Machine Learning Is Helping Us Find The Genetics Of Autism

Princeton researchers are working smarter, not harder

The genetic cause of autism spectrum disorder is notoriously hard to research. Genetic markers for the disorder are tough to match from patient to patient because they’re so rare—one of the most common genetic signifiers is only found in less than one percent of those diagnosed with autism. Even when genetic anomalies are found, they must be checked against family members genomes to ensure it’s not attributable to a more commonly inherited mutation that doesn’t cause disease.

Researchers at Princeton and the Simons Foundation turned the traditional approach on its head, teaching a machine learning algorithm to look for the genetic relationships that could cause autism. The algorithm scoured a digital network of the human genome’s interactions, looking for relationships and connections that are similar to those in previously-known markers for autism. The research shines a light on how the disorder hides within our genome, highlighting 2,500 genes ripe for further research.

“We don’t just say that [a gene] has a 90 percent chance of being autism-associated, because we have the network we can actually say, ‘This is how it’s connected to autism,'” said Olga Troyanskaya, co-author of the paper published in Nature Neuroscience.

The results aren’t immediately useful for identifying the disorder in patients. Instead, they could make finding more autism-causing genes faster and less expensive. Now that scientists have a better idea of where where to look, they can selectively sequence parts of the genome that correlate to the disorder. Those who can parse through seemingly-dense genomic data can access the team’s results online.

She explains that these interactions are like electrical circuits—every piece needs to work for the whole process to function.

Troyanskaya sets up a scenario where two genes need to bind in order to activate a third gene, one that’s important for brain development.

“If something goes wrong, like you don’t have one of those genes to bind together, then they’re not going to go on and bind the third gene, and now you broke this little circuit,” Troyanskaya says.

That’s how the algorithm works: it analyzes at how these little circuits break, the nature of the genes that are affected, and how they interact with genes around them, and then finds similar potential scenarios throughout the genome. The assumption, however, is that there’s a pattern.

But our knowledge of genomic markers is limited—we know 65, but estimates say there can be 400-1000 markers still undiscovered. And of those 65, only 19 are what the Princeton team considered “gold-standard,” or meeting an incredibly high probability of causing autism.

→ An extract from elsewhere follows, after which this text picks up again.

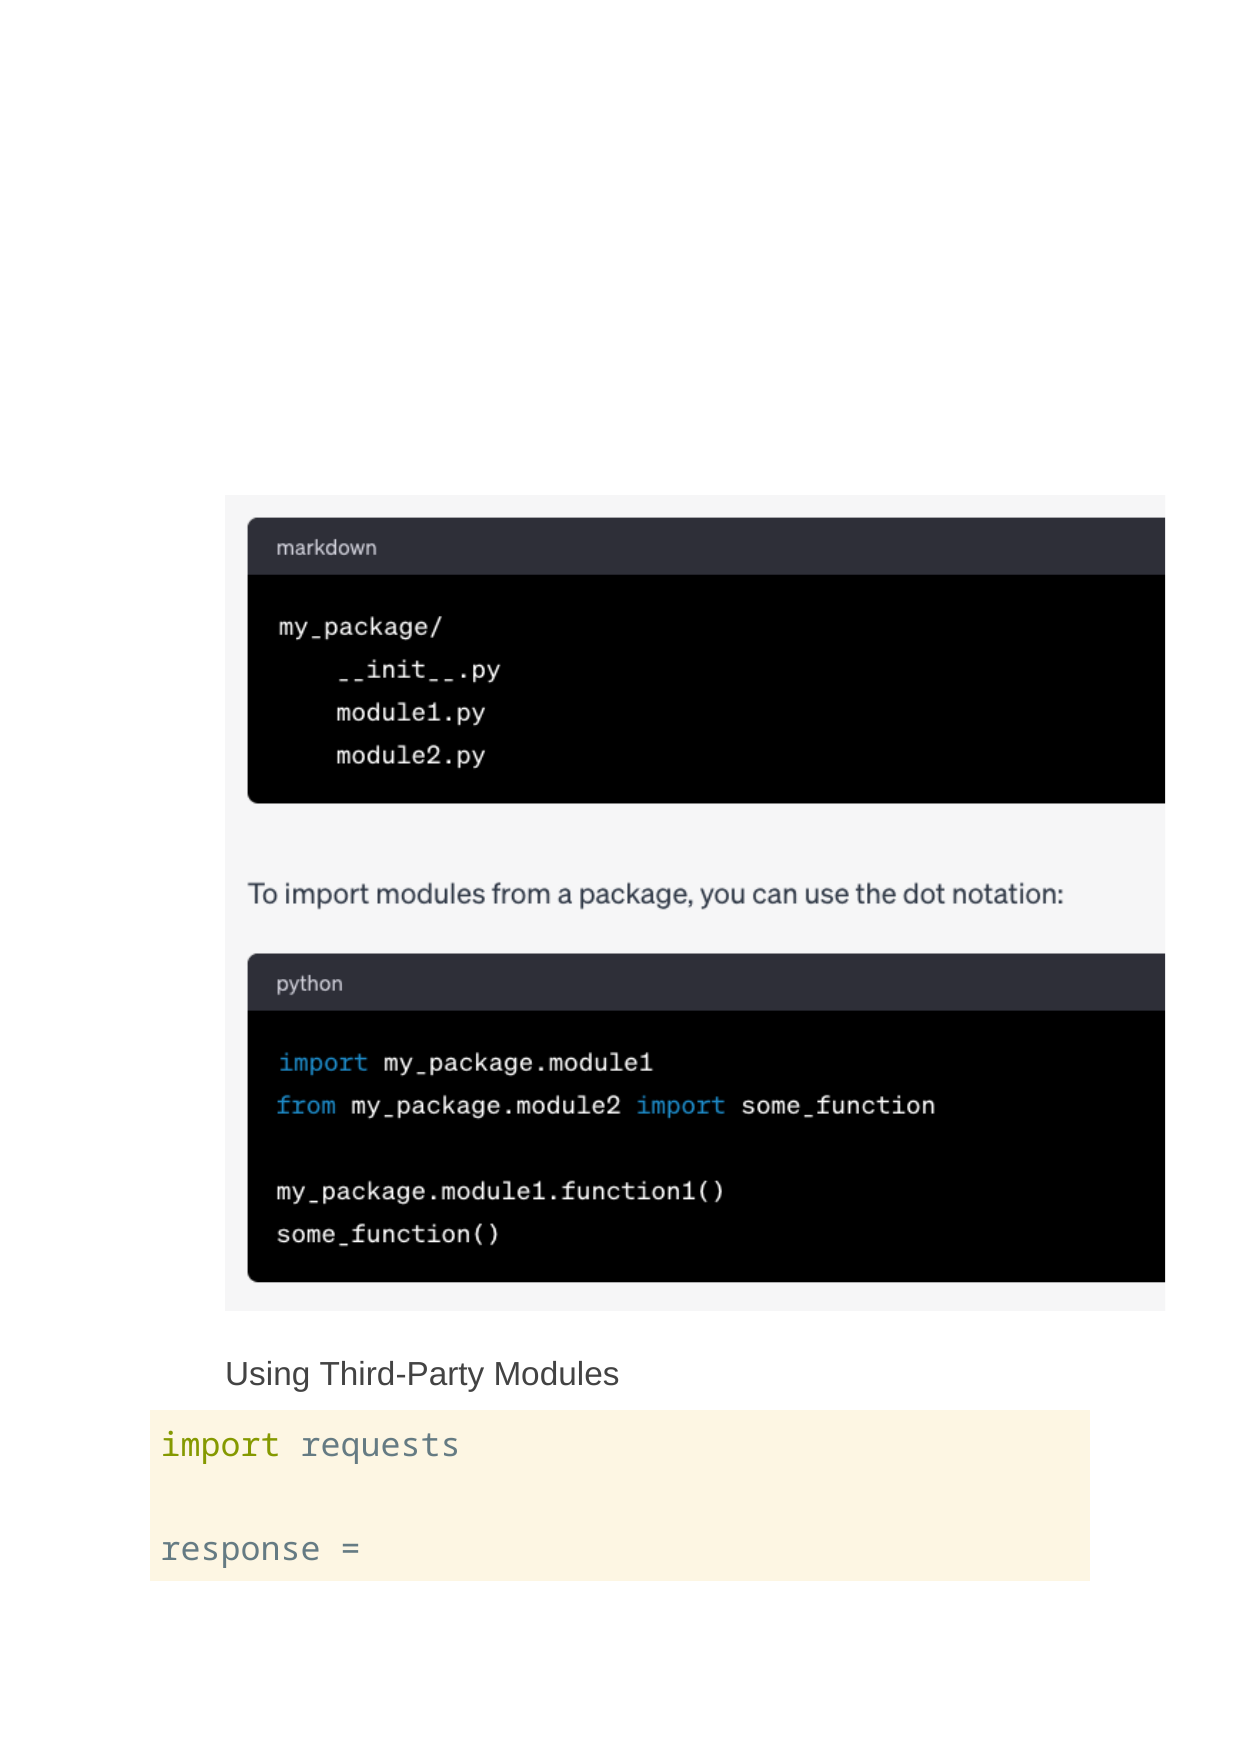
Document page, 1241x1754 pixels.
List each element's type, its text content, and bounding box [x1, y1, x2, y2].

picture [225, 495, 1166, 1311]
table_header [150, 1410, 1090, 1581]
text Using Third-Party Modules [225, 1354, 1090, 1392]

Machine learning algorithms, while able to comb through massive troves of data faster than humanly possible, lack human ability to learn with just a few examples. With such complex information, 19 examples is an extremely small batch for the algorithm to learn from. So Troyanskaya and her team used a trick to maximize that data, by providing counter-examples of genetic disease to the algorithm. By telling the algorithm to ignore other genetic disorders, it can hone the search for autism-specific relationships.

While the algorithm did all the legwork, Troyanskaya says this research was possible because of the team’s gene-interaction network, which was published in 2015. The network contains predictions for how 25,825 genes relating to tissue, like the brain, work together. It’s more than a list of genes—it’s thousands of matrixes that represent each gene behaves in the brain.

Moving forward, the team is looking at how this same technique could be applied for mapping individual patient genomes.